Review – The Big Sick

big sick

The Big Sick (Amazon Studios/Apatow Productions/Filmnation) Cert 15, 120 mins

Relationships can I’ve been told be a bit of a minefield at times. There’s a lot to balance out beyond being a couple – family, friends and despite love for each other there are differences to overcome like not appreciating that the Star Wars franchise is way better than Grease or Dirty Dancing and that why yes you are watching the films again when they come on TV despite having seen them several hundred times. The previous weekend. I jest of course, I am a very lucky blogger who has hidden all the sharp things as a precaution. In all seriousness Mrs Blogger is thoroughly splendid. Later this week marks 12 years married and 22 years together in total! Lucky me 🙂 *waves at Mrs Blogger*

Kumail Nanjiani and his wife Emily Gordon trump most when it comes to relationship ups and downs though – The Big Sick is the true life tale of how they got together, broke up and then she had to be put in a medically induced coma to save her life. Standard stuff…

The couple wrote the movie and Nanjiani stars as himself (he really gets the character bang on). He’s a successful stand up comedian who is one of the stars of hit HBO comedy Silicon Valley which if you’ve not seen I can highly recommend – it’s a very funny take on the world of tech start ups in California and he’s extremely good in it. Check it out. But don’t go yet, keep reading this please and thank you.

Oh but before we do crack on here’s a fun fact for Scottish readers…Kumail is the second cousin of our very own journalist and broadcaster Shereen Nanjiani! Small world eh?

Back to our story…born in Pakistan Kumail and his family moved to America when he was a teenager. He decided that rather than go down the traditional route of becoming a doctor or lawyer and having an arranged marriage that he wanted to be a stand up comedian and it’s in this role that we pick up the film and witness his first meeting with Emily (played in the movie by Zoe Kazan).

Despite beginning to form a meaningful relationship with Emily, Kumail still has to contend with his mother’s dogged determination to set up an arranged marriage and there’s some fun to be had as he has regular dinners with his family and a procession of girls “drop in” to join them at the table. All the while he’s getting deeper into his relationship with Emily – a fact he keeps hidden from his family. But he’s also keeping Emily in the dark about the other women. A dangerous juggling act.

When she realises that Kumail hasn’t been entirely upfront, Emily ends their relationship and he slumps back in to his world of trying to make it in the cutthroat world of stand up and avoiding being married off to someone he’s not interested in by his mother. Things take a turn for the worse though as Emily finds herself in hospital battling what she thinks is a minor illness which quickly turns into a life threatening event.

It’s at this point the movie steps up a gear. When you realise that the events which unfold actually happened (although I’m sure there are a few elements of artistic licence applied – it’s their story after all) it makes the story so much more powerful and poignant. Happily there is always a strong vein of humour running through the film, especially when Emily’s parents turn up.

Having never actually met them, Kumail struggles at first. Emily’s mum (Holly Hunter) knows why the couple broke up and she’s not shy at letting him know what she thinks of that. In fact she’s not shy in any respect when it comes to telling people what she thinks. Her husband Terry (Everybody Loves Raymond star Ray Romano making a welcome non-woolly mammoth based appearance on the big screen) helps ease the tension between them all while Emily is in her coma and the doctors battle to save her life. There’s real humour and heart in the script and the interaction between all three actors is a joy to watch as they develop a bond while waiting on Emily getting better.

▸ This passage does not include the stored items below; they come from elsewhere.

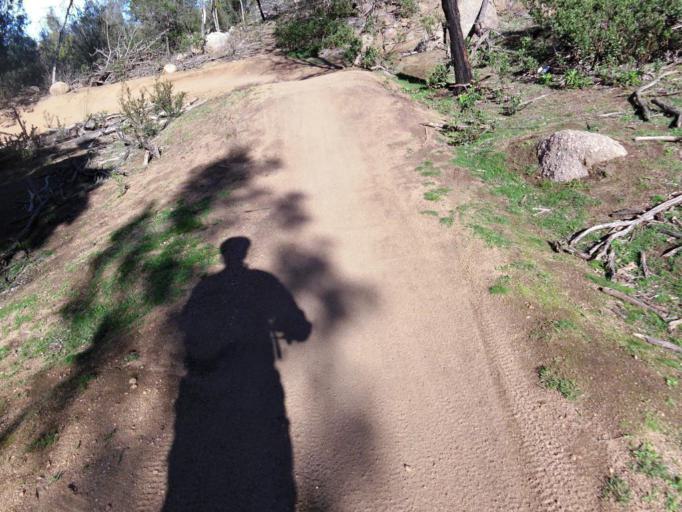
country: AU
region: Victoria
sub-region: Wyndham
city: Little River
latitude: -37.9358
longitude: 144.4389
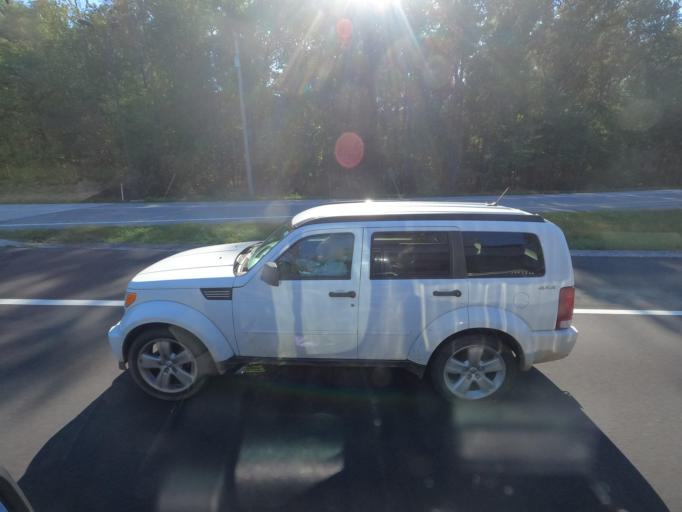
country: US
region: Tennessee
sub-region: Coffee County
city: Manchester
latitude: 35.4311
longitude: -86.0306
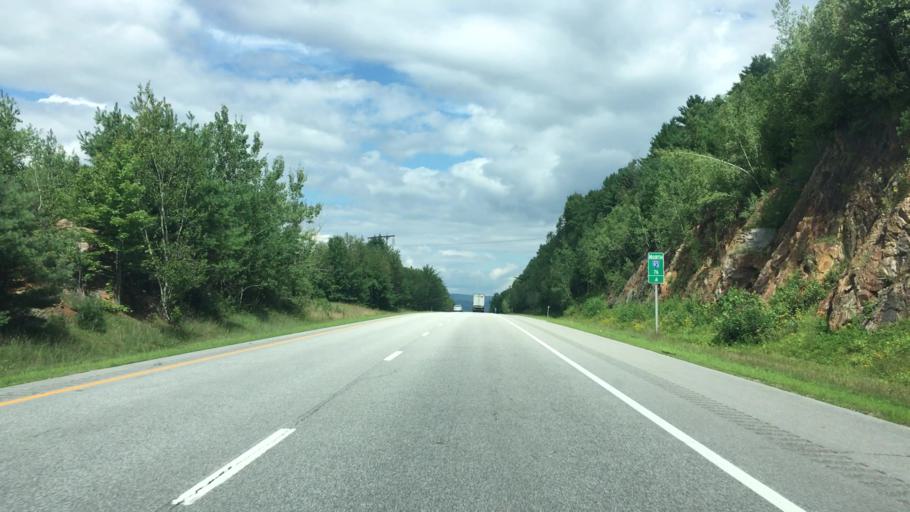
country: US
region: New Hampshire
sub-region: Grafton County
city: Ashland
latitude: 43.7157
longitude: -71.6517
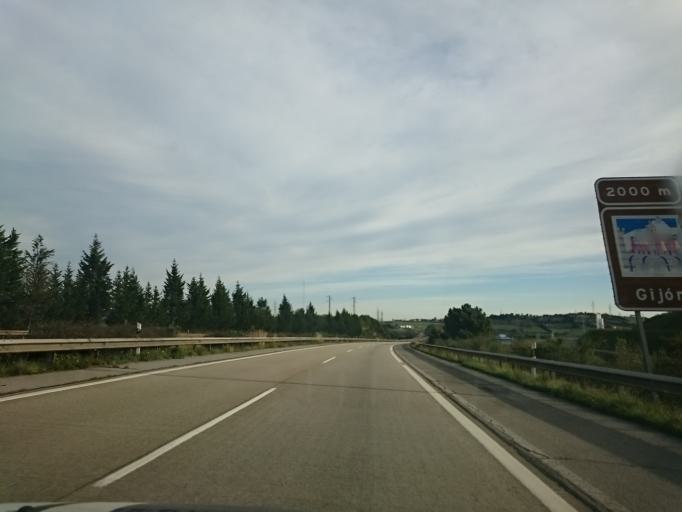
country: ES
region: Asturias
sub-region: Province of Asturias
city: Natahoyo
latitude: 43.5073
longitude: -5.7403
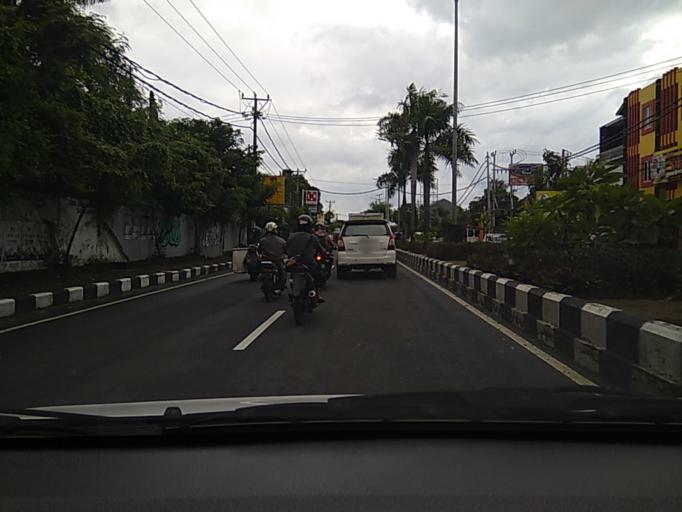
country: ID
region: Bali
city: Bualu
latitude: -8.7844
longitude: 115.1910
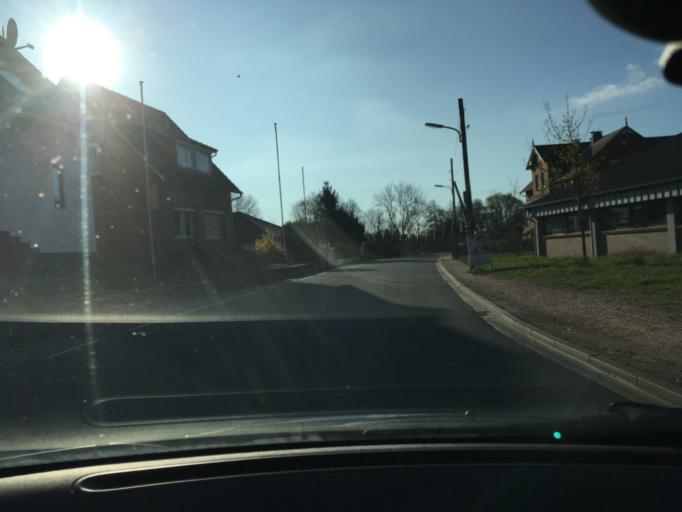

Excellent performances are the order of the day by all involved helped by the sharp script from the real life husband and wife. Clearly we know Emily makes it out of her coma but it’s the journey Kumail experiences during that time with her family and his own which provide a real sense of emotion, warmth and at times silliness. And sometimes sadness – especially when he reveals his lost relationship with Emily to his family and his revelations that he doesn’t pray and isn’t studying to be a lawyer. Mother does not react well…but once again though there is a great deal of humour to be found in the situation and it’s a credit to both Kumail and Emily that they’ve been able to write a script that still keeps the laughs coming during the more serious times.

Even when Emily and his family reject him there is still room to take a lighter view of a tough situation and it’s this approach which marks this movie as something a little bit different from the norm.


A charming, warm and very funny film made all the more amazing by the fact that Emily did actually end up in a medically induced coma. Perfectly paced, this is a film that will make you smile, perhaps shed a tear or two but then bring you back up with a laugh. It takes a sweet look at what family and finding love really means and turns some conventions upside down while it does. But all in the best possible taste as Kenny Everett used to say.

Credit to all involved for producing a fun romantic comedy which I hope gets as big an audience as possible. Seek it out while you can!